I look around. No one prowled these mean streets. All alone, I could be standing on Mainstreet Anywhere USA except I don’t see a Starbucks.
The silence is defining. I have no clue except a plaque at the entrance “Site of Vitagraph Company of America, Motion Picture Studio, 1916.”
A shadowy figure beckons from a side doorway. “Hey” she says. “Yeah. You. You lookin’ for a quality clinical education?” That’s an easy one.
“No. I want the admissions office here.” “F%#k that. I can get you Harvard Med-guaranteed.” “Not interested.” “OK. Forget the Crimson Tide.”
“That’s Alabama.” “Whatever.” She leans in. “How about I fix you up with Johns Hopkins, early admissions, first tier, no questions asked?”
“You’re barking up the wrong prospective premed. I’m not seeking a lucrative medical career. I’m looking for a girl.” “That would be me.”
“No. I’m here to meet with the Dean of Admissions.” “Oh. That would also be me.” She points to the Vitagraph plaque. “We can’t talk here.”
She puts a finger to her lip and signs “Come along” or maybe “Complain.” My American Sign Language is rusty. Luckily my cell has an ASL app.
“Why are we signing?” “This was a silent film studio. We took a vow of silence to work here.” She signs again which I snap with the app.
It translates as “stomach.” “What about your stomach?” She signs either “no” or”squirrel.” My ASL app says “Monster.” I realize I’m hungry.
“A monster?” She shakes her head. I follow her inside. In silence we reach her office where with a look down the hall she closes the door.
There is a pad on her desk. I write “Why did you think I’m an applicant?” She takes the pad. “Most candidates have been around the block.”
We look out her window. A line of med school wannabees stretches down to the corner. She writes “We get seven applicants for each opening.”
“Most are multiple med school rejects. We’re their last hope.” “You get all the students who couldn’t get into their first choice school?”
“Or second or third. It’s like the joke: What do you call somone graduating last in a med school class?” “Doctor.” We both laugh silently.
Mary writes “Sadly, many of our students are so desperate for a medical diploma they’ll do anything. They cheat, they lie, they steal.”
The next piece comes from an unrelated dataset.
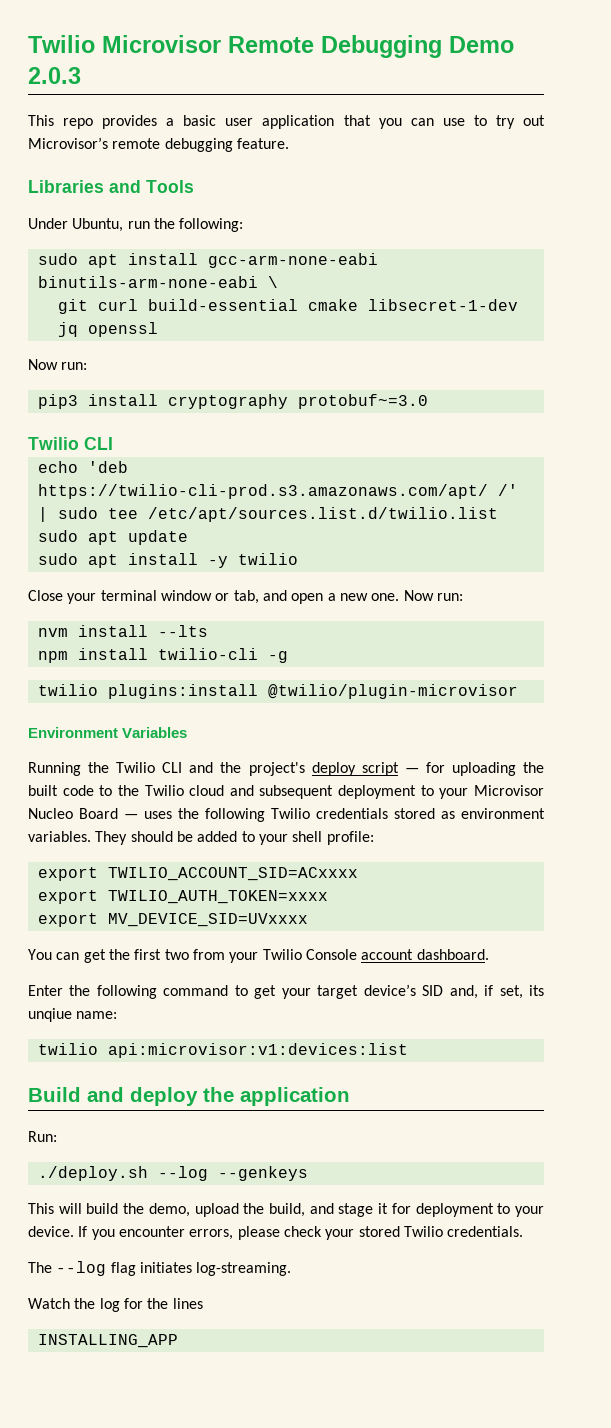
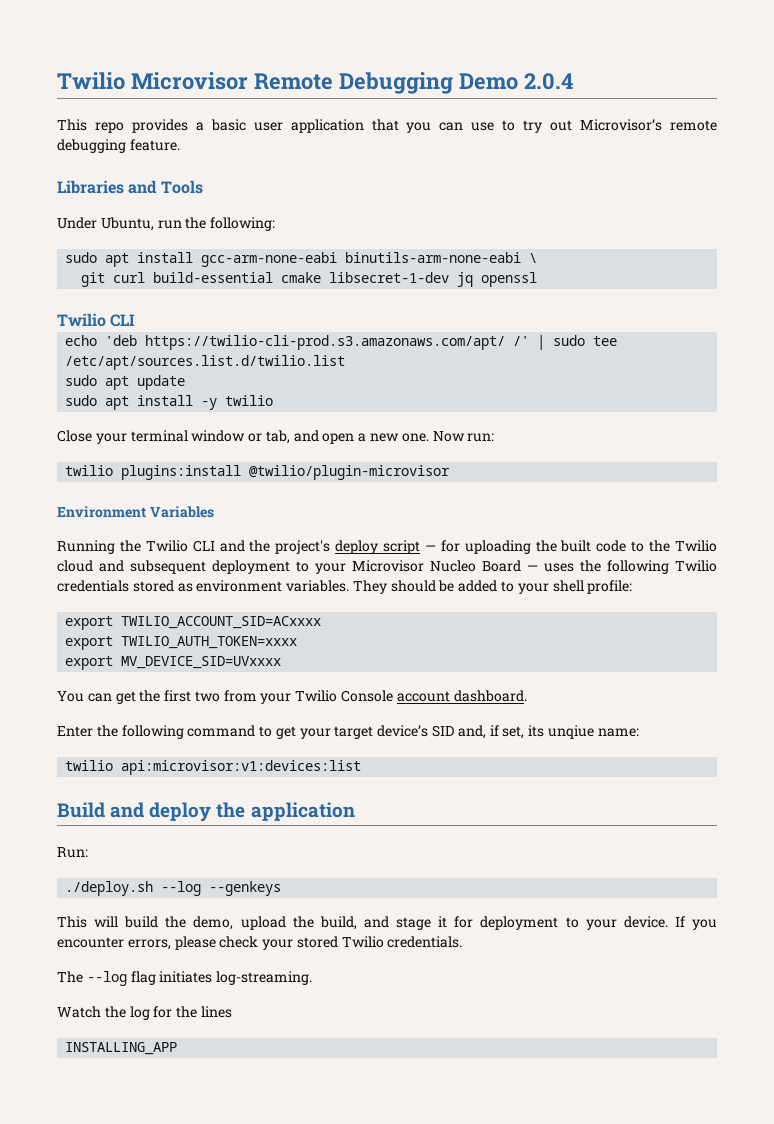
[28,67,81,84] 2.0.3 -> [523,73,573,90] 2.0.4
[28,359,88,370] [37,394,428,409] // Now run: // pip3 install cryptography protobuf~=3.0 -> (538, 279) none
[37,625,208,637] [37,648,288,663] // nvm install --lts // npm install twilio-cli -g -> (495, 437) none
“And get expelled?” “Only if their financial aid runs out. Once they make residency the medical code of omerta protects them from exposure.”
“Why do hospitals grant residencies to such students?” “Shh!” She signs “We pay them. All professions are conspiracies against the laity.”
I write “Are you quoting Shaw?” Seeing my confusion, Mary signs “But you didn’t hear it from me!” I write “I didn’t hear anything from you!”
This may be my most difficult interrogation ever. I’ve handled tough characters before but never in ASL translation! I give it one more try.